[PyTorch] OOM 해결

MinI0123·2023년 3월 18일

부스트캠프 AI Tech 5기

목록 보기

11/20

Out of Memory는 어디서 발생했는지 알기 어렵고, 메모리의 이전 상황을 파악하기 어렵기 때문에 해결이 어렵다. PyTorch를 사용할 때 마주할 수 있는 Out Of Memory를 해결할 수 있는 방법을 정리한다.

GPUUtil

GPUUtil은 GPU의 상태를 보여주는 모듈이다. 이를 사용하여 iter마다 메모리가 늘어나는지 확인하면 memory leak이 발생하고 있는지 확인할 수 있다.

!pip install GPUtill

import GPUtill
GPUtill.showUtilization()

empty_cache

torch.cuda.empty_cache는 사용되지 않는 GPU상의 cache를 정리하는 함수이다. 사용하지 않는 GPU내의 cache를 정리하여 가용 메모리를 확보하는 방법이다.

Tensor 축적

total_loss = 0
for i in range(10000):
  optimizer.zero_grad()
  output = model(input)
  loss = criterion(output)
  loss.backward()
  optimizer.step()
  total_loss += loss

Tensor 변수는 GPU 상의 메모리를 사용한다. 따라서 위와 같은 코드를 작성하면 total_loss의 backward 호출 시를 위해 computational graph가 GPU 메모리에 쌓인다. 이는 결국 OOM으로 이어질 수 있다. 반복문 내부에서 tensor의 연산은 주의가 필요하다.

del

필요없어진 변수는 삭제가 필요하다. 파이썬은 loop(for, while)이 끝나도 내부 변수가 사라지지 않기 때문이다. del을 사용하여 삭제할 수 있다.

Batch size

OOM이 발생하였다면 batch size를 줄여가면서 가능한 batch size를 찾을 수 있다.

no_grad

Inference(학습 후 테스트)시점에서는 torch.no_grad()를 사용하는 것이 좋다. backward로 인해 쌓이는 메모리에서 자유로울 수 있기 때문이다.

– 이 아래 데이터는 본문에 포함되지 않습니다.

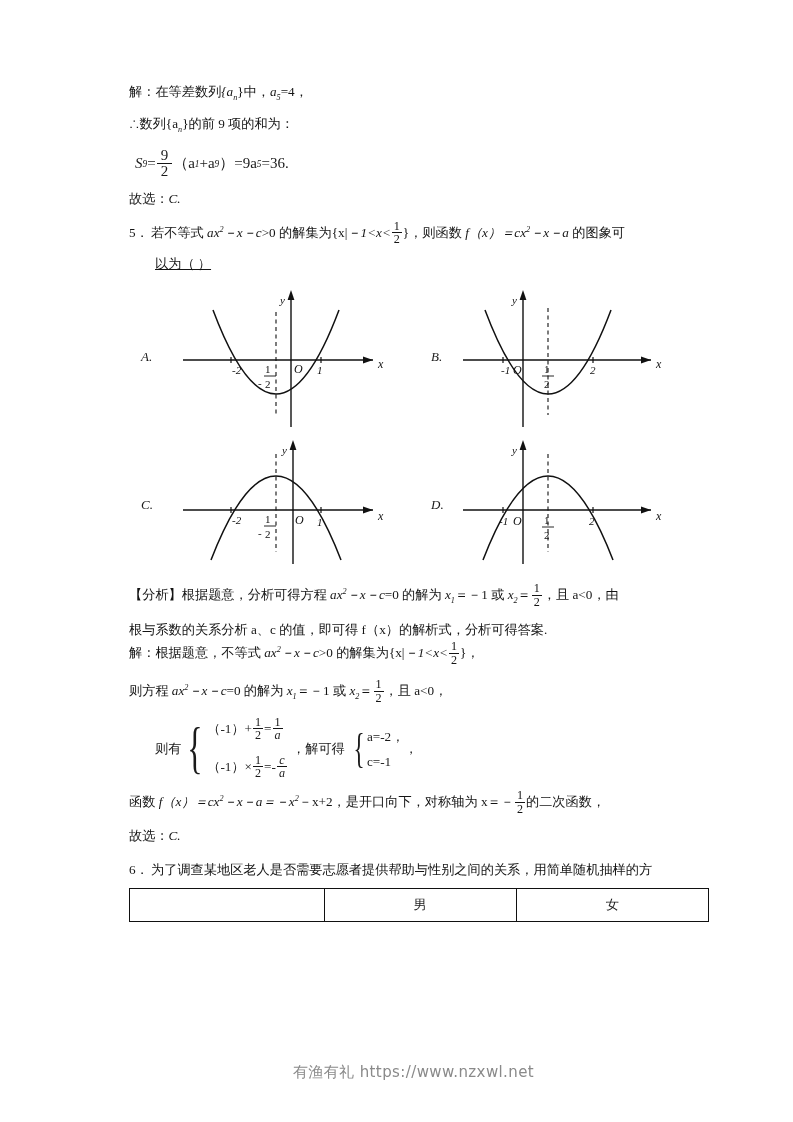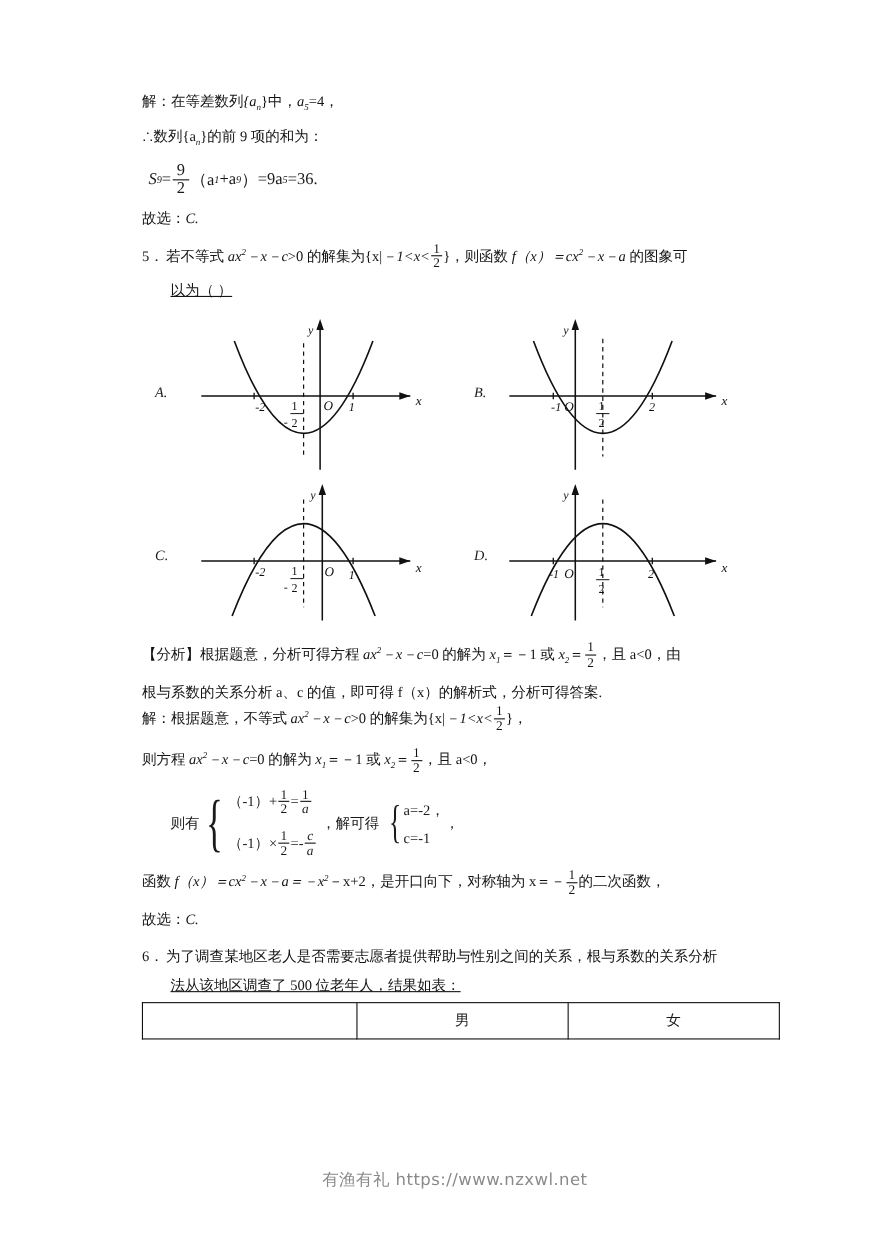"为了调查某地区老人是否需要志愿者提供帮助与性别之间的关系，根与系数的关系分析" span { text: 根与系数的关系分析 -> 用简单随机抽样的方 }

torch.no_grad 클래스는 gradient 연산을 끌 때 사용하는 파이썬의 context-manager이다.

Context-Manager

사용할 수 있는 리소스는 제한적이기 때문에 사용한 리소스를 release 하는 것이 중요하다. Context-manager는 원하는 타이밍에 정확하게 리소스를 할당하고 release하는 방법을 제공한다.

가장 많이 사용하는 Context-manger는 with 구문이다. with구문을 사용하기 위해서는 __enter__와 __exit__를 정의해야 한다.

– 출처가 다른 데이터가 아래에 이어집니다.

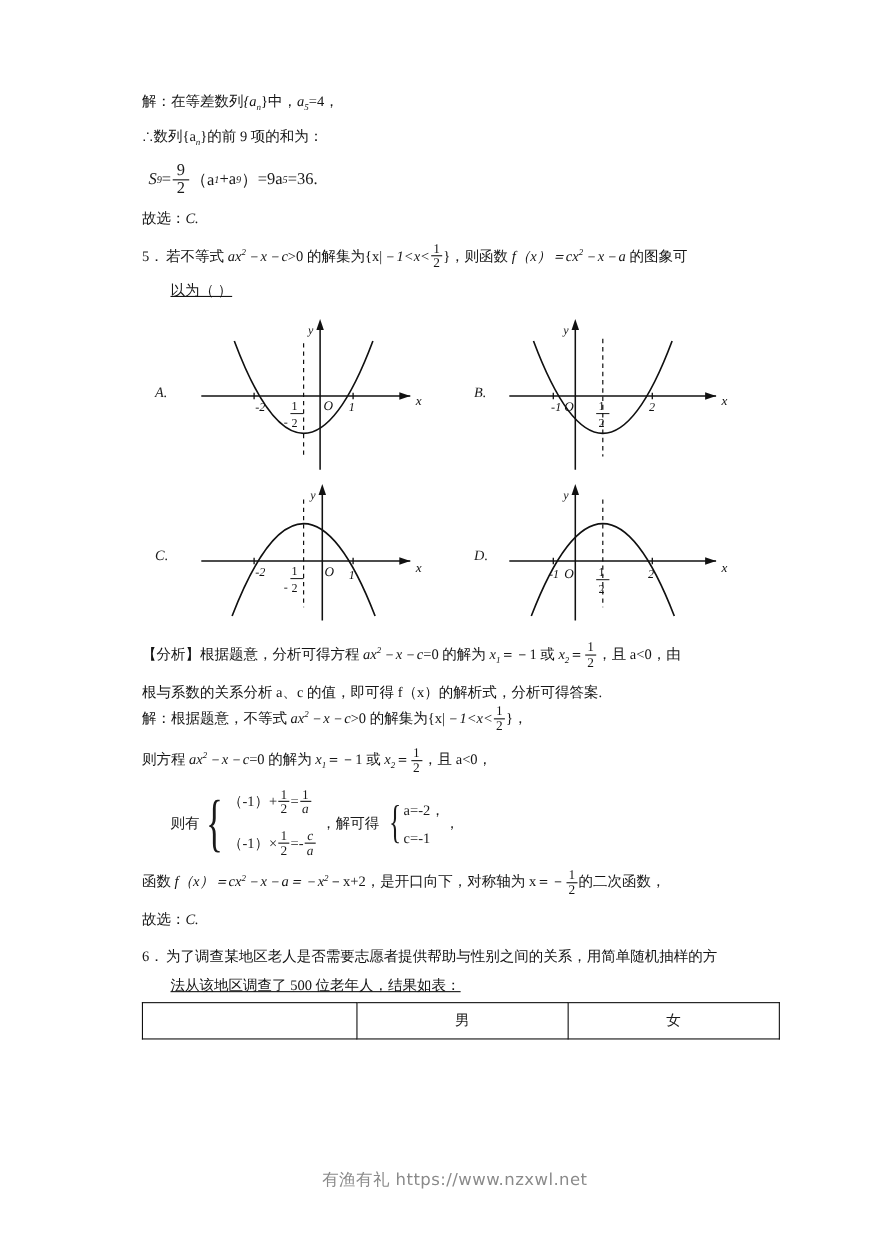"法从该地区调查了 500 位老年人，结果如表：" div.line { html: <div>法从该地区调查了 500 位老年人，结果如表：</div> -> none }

__enter__ : with 구문 진입 시점에 자동 호출되는 메소드

__exit__ : with 구문을 빠져나오기 직전 호출되는 메소드

정의

no_grad 클래스는 다음과 같이 정의되어 있다.

class no_grad(_DecoratorContextManager):
    def __init__(self) -> None:
        if not torch._jit_internal.is_scripting():
            super().__init__()
        self.prev = False

    def __enter__(self) -> None:
        self.prev = torch.is_grad_enabled()
        torch.set_grad_enabled(False)

    def __exit__(self, exc_type: Any, exc_value: Any, traceback: Any) -> None:
        torch.set_grad_enabled(self.prev)

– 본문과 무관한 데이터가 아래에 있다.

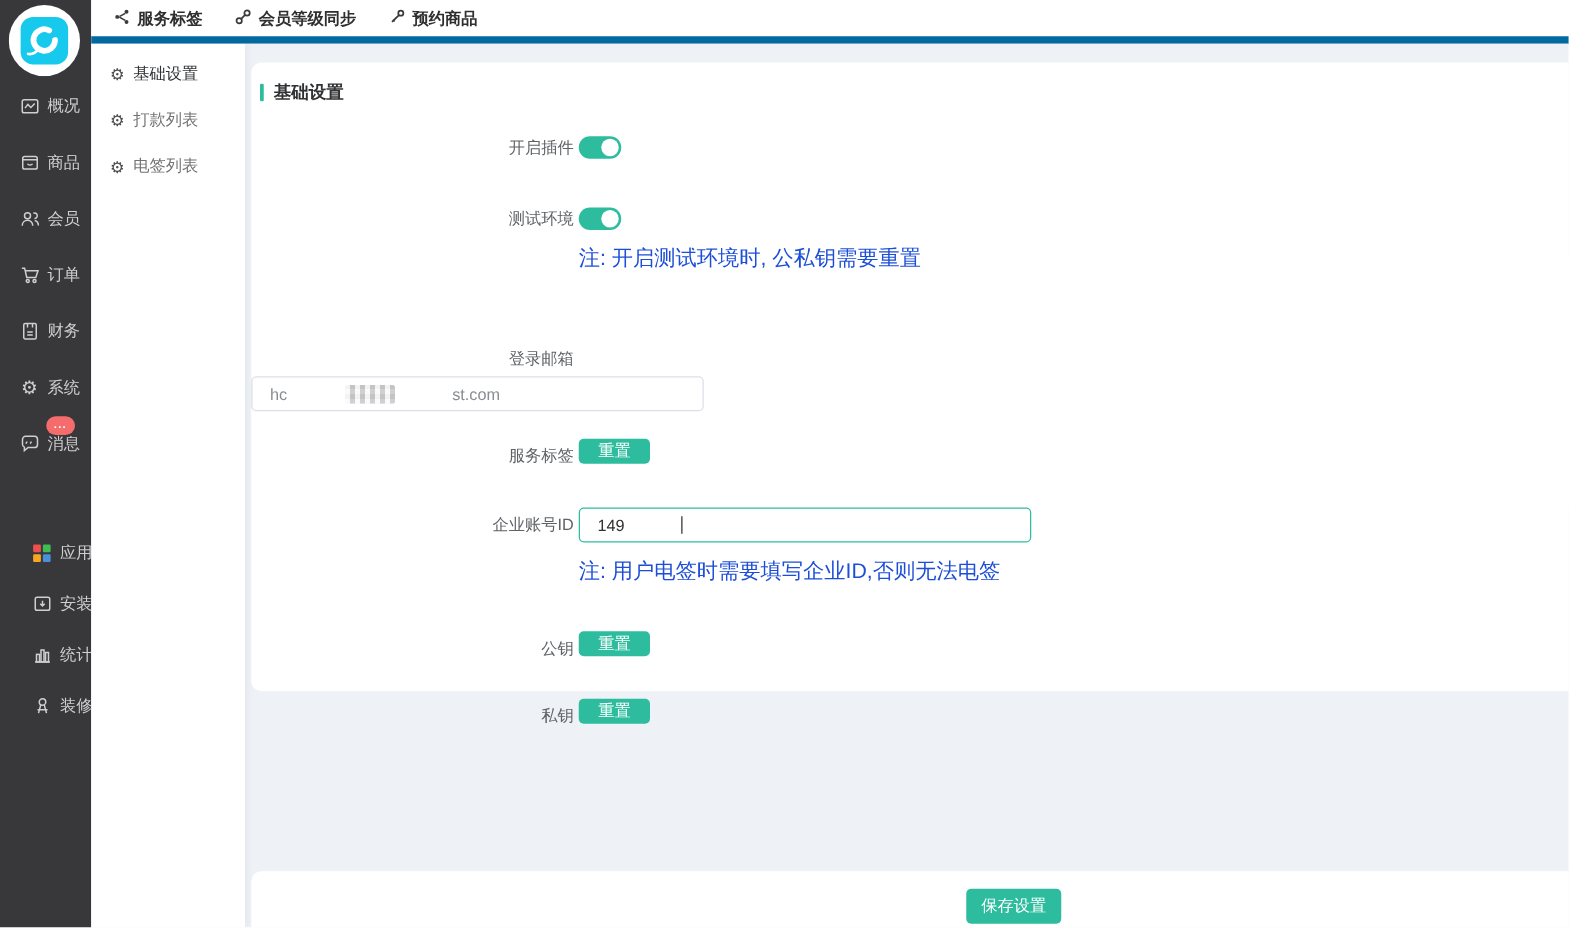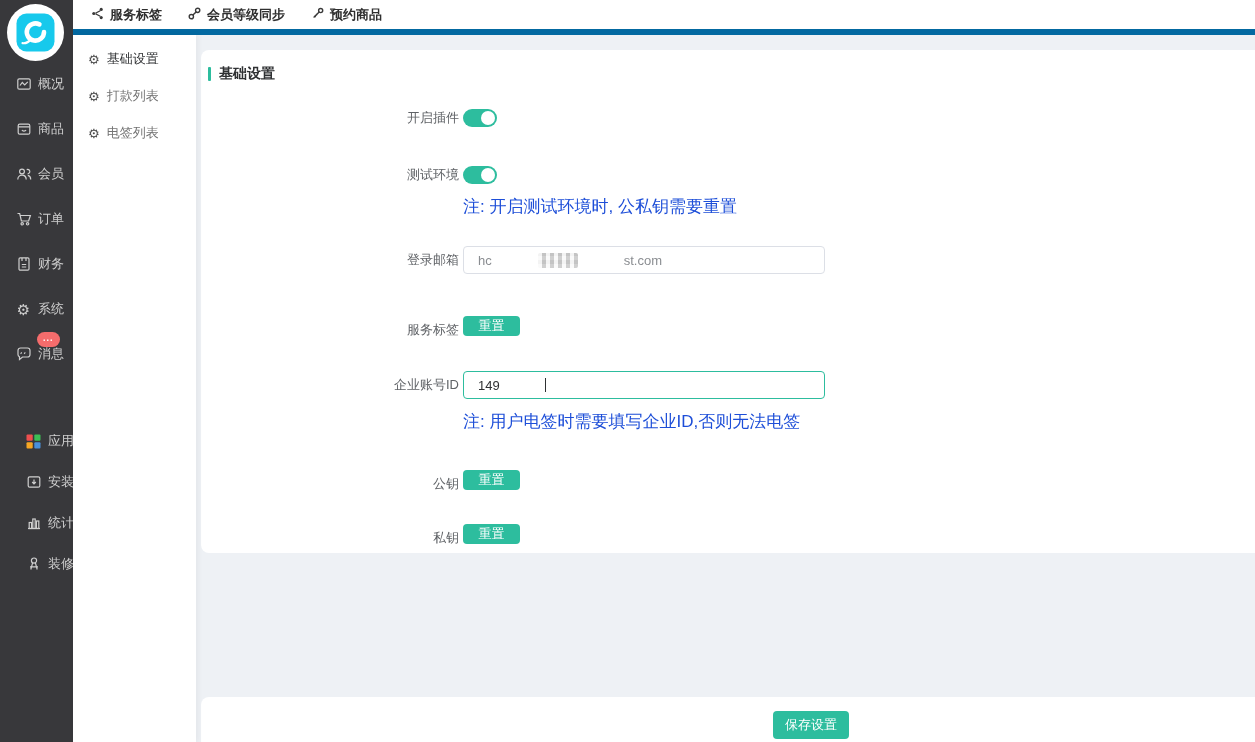"测试环境" .mb-toggle2 { margin-bottom: 28px -> 55px }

with 구문 진입시 원래 grad mode를 prev에 저장하고 false(No-Grad mode)로 변경한다. Autograd engine을 꺼서 gradient를 자동으로 추적하지 않도록 하는 것이다. 이를 통해 gradient를 사용하지 않는 경우 메모리 사용량을 아낄 수 있다. with 구문에서 나올 때는 grad mode를 with 구문 진입 직전의 grad mode로 되돌려 놓는다.

Grad Modes

PyTorch의 Autograd 연산에 영향을 주는 모드를 Grad mode라고 한다. Grad Mode에는 3가지가 있다.

1. Default Mode(Grad Mode)
다른 모드로 설정하지 않았을 때 사용되는 모드로 requires_grad가 영향을 미치는 유일한 모드이다. 다른 두 모드에서는 requires_grad가 항상 false로 override된다.

2. No-Grad Mode
No-Grad 모드에서 연산은 모든 input의 require_grad=false인 것처럼 작동한다. 즉 backward graph에 연산이 기록되지 않는다. Autograd에 기록되지 않아도 되는 연산을 수행할 때 활성화시키면 된다. No-Grad 모드에서의 연산 결과는 이후 grad 모드에서 사용할 수 있다.

3. Inference Mode
Inference 모드는 No-Grad 모드의 극단적인 버전이다. No-Grad 모드와 같이 backward graph에 연산이 기록되지 않아 모델의 속도를 더 향상시킬 수 있다. 하지만 No-Grad 모드와는 달리 inference 모드에서 생성된 텐서는 이후 autograd에 의해 기록되는 연산에는 사용할 수 없다. (Inference모드에서 생성된 텐서의 requires_grad를 True로 변경하려고 하면 Error가 발생한다.)

사용방법

with 구문

x = torch.tensor([1.], requires_grad=True)
with torch.no_grad():
	y = x * 2
y.requires_grad  # Flase

decorater

@torch.no_grad()
def doubler(x):
    return x * 2
z = doubler(x)
z.requires_grad # False

class를 데코레이터로 사용하기
__call__함수를 다음과 같이 구현하면 데코레이터로 사용할 수 있다.

class DecoraterClass:
    def __init__(self, func):
        self.func = func
    def __call__(self):
        # 함수 시작
        self.func() #꾸며줄 함수
        # 함수 끝

no_grad는 _DecoratorContextManager를 상속받은 class이다. _DecoratorContextManager의 소스코드를 확인할 수 없어 확신할 수는 없지만, 데코레이터로 사용가능한 것은 _DecoratorContextManager의 __call__함수가 구현되어 있기 때문이지 않을까 추측한다.